O Programa Nuclear da Marinha do Brasil avança na construção de seu submarino nuclear, com a montagem do bloco 40, que abrigará o reator nuclear, em estágio avançado. A Marinha anunciou que os testes iniciais do reator utilizarão vapor de caldeira, antes da introdução do combustível nuclear, o que deve levar cerca de três anos.
O Centro Industrial Nuclear de Aramar (Cina), localizado em Iperó, São Paulo, é o local onde um modelo em escala real das seções do submarino está sendo finalizado. O Laboratório de Geração de Energia Nucleoelétrica (Labgene) foi criado para validar a operação do reator e seus sistemas associados, como geradores de vapor e bombas. O vice-almirante Celso Mizutani Koga, diretor do Centro Tecnológico da Marinha, destacou a importância de garantir a segurança e a performance do reator antes de sua instalação no submarino.
O reator, do tipo pressurized water reactor (PWR), é o mesmo modelo utilizado nas usinas nucleares brasileiras. A construção do submarino, batizado de Álvaro Alberto, faz parte do Programa de Desenvolvimento de Submarinos (Prosub), uma parceria com a França. O projeto, iniciado em 1979, enfrenta desafios como a obtenção de tecnologia e financiamento, além de ter sofrido com cortes orçamentários ao longo dos anos.

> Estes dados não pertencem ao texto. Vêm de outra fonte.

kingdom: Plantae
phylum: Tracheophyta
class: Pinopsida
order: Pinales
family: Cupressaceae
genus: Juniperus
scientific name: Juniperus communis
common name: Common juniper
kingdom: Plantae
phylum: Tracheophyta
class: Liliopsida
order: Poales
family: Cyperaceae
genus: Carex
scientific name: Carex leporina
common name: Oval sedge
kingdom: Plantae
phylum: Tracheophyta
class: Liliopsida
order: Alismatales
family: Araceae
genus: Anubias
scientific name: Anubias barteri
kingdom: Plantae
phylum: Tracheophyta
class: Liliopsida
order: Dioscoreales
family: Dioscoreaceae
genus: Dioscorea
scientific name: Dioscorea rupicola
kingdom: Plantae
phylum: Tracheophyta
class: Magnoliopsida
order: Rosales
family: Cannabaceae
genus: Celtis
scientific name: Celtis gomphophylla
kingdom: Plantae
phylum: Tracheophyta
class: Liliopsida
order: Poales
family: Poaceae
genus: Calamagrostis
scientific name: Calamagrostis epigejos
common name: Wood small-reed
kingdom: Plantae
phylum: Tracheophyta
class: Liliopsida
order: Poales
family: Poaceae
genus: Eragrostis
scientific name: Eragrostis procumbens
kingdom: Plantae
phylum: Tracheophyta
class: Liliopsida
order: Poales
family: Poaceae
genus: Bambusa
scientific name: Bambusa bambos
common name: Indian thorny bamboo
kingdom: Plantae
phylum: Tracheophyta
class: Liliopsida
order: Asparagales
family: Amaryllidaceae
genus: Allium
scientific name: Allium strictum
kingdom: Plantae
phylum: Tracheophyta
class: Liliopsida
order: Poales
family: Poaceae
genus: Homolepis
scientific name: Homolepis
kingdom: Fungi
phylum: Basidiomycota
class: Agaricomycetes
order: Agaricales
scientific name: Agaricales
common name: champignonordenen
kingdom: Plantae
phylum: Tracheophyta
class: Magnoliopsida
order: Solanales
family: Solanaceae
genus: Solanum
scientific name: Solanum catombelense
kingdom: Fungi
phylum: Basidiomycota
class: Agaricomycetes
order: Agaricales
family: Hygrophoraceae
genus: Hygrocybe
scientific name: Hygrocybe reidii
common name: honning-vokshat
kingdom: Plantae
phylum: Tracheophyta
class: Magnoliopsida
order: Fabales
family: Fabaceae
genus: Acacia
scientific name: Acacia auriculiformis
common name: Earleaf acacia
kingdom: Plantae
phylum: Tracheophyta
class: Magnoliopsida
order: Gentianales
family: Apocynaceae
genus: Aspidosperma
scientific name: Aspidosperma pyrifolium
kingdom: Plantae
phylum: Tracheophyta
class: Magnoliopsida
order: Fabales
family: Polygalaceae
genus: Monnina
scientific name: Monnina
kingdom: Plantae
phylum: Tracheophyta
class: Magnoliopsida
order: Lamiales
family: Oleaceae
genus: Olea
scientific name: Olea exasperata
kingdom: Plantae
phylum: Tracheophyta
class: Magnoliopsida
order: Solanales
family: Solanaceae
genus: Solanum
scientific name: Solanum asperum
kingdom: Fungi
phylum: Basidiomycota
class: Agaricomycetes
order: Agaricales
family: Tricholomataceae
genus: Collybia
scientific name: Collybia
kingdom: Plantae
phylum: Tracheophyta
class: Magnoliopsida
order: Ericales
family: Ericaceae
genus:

O Brasil é um dos poucos países que, mesmo sem possuir armas nucleares, está desenvolvendo um submarino nuclear. O contra-almirante Sérgio Luís de Carvalho Miranda ressaltou que apenas seis nações têm essa capacidade. Os submarinos nucleares oferecem vantagens significativas, como maior velocidade e capacidade de operar por longos períodos submersos, essenciais para a defesa das riquezas marítimas brasileiras.
Além disso, o domínio do ciclo do combustível nuclear é um dos objetivos do programa. O Brasil desenvolveu tecnologia própria de enriquecimento de urânio, um processo complexo que envolve ultracentrifugação. O engenheiro nuclear Renato Cotta enfatizou que a tecnologia de enriquecimento é um segredo industrial, crucial para a segurança nacional. O combustível nuclear produzido localmente é utilizado nas usinas Angra 1 e 2, demonstrando a capacidade do Brasil em desenvolver sua própria tecnologia nuclear.